Büyük Millet Meclisi hilafeti kaldırdığı zaman, Antalya Milletvekili ulemadan Rasih Efendi, Kızılay adına, Hindistan’da bulunan bir birliğin başkanlığında idi.  Rasih Efendi Mısır’a uğrayarak Ankara’ya  döndü.
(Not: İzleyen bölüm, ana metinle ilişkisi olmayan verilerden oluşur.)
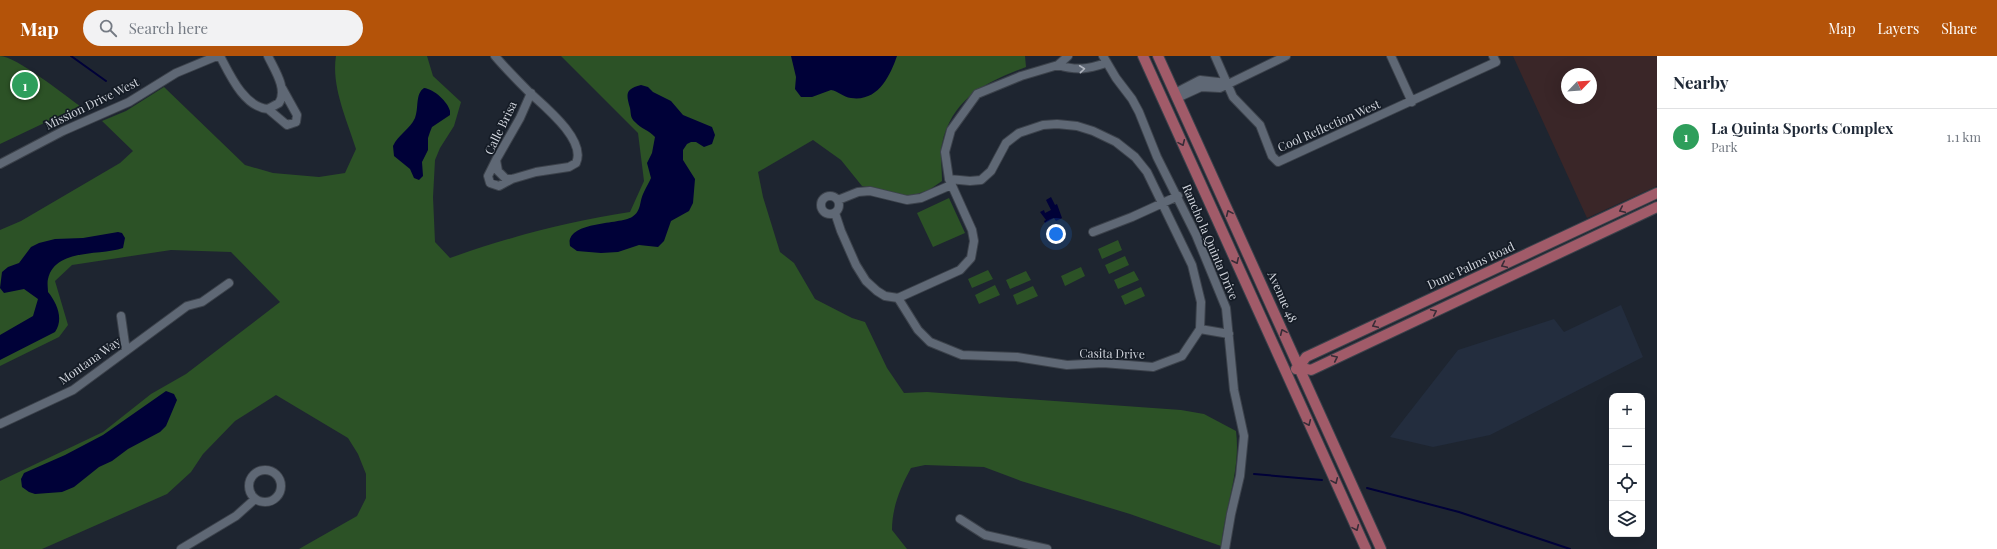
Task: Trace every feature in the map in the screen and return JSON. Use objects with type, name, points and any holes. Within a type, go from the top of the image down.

Benden söyleşi istedi. İslam ülkelerinin bana, halifelik teklifi üzerine Rasih Efendi’ye şu açıklamada bulundum:

“Gezdiğin ülkelerde İslamlar, benim halife olmamı istiyorlarmış… Yetki sahibi İslam heyetleri Rasih Efendi’yi  bana bu hususu bildirmek için vekil olarak atamışlar. İslamların bana olan teveccüh ve muhabbetlerine teşekkür ettikten sonra dedim ki, zatıaliniz din bilginlerindensiniz, halifenin Devlet Başkanı olduğunu bilirsiniz.”

Başlarında kralları, imparatorları bulunan uyrukların,  bana ulaştırdığınız istek ve önerilerini ben nasıl kabul edebilirim. Kabul ettim desem buna o uyrukların başındakiler razı olur mu? Halifenin emir ve yasakları yerine getirilir. Beni halife yapmak isteyenler, emirlerimi yerine getirmeye yeterli midirler? Bundan dolayı anlamı olmayan asılsız bir sıfatı takınmak gülünç olmaz mı?

 

Atatürk, halifelik sorununu, Söylev’inde şu sözlerle sonuca bağlamıştır.

“Efendiler; açık ve kesin söylemeliyim ki, İslamları bir halife heyulasıyla hala işgal ve iğfal (Yanıltma) gayretinde bulunanlar, yalnız ve ancak İslamların ve özellikle Türkiye’nin düşmanlarıdır. Böyle bir oyuna hayal bağlamak da ancak ve ancak bilgisizlik ve gafret eseri olabilir.”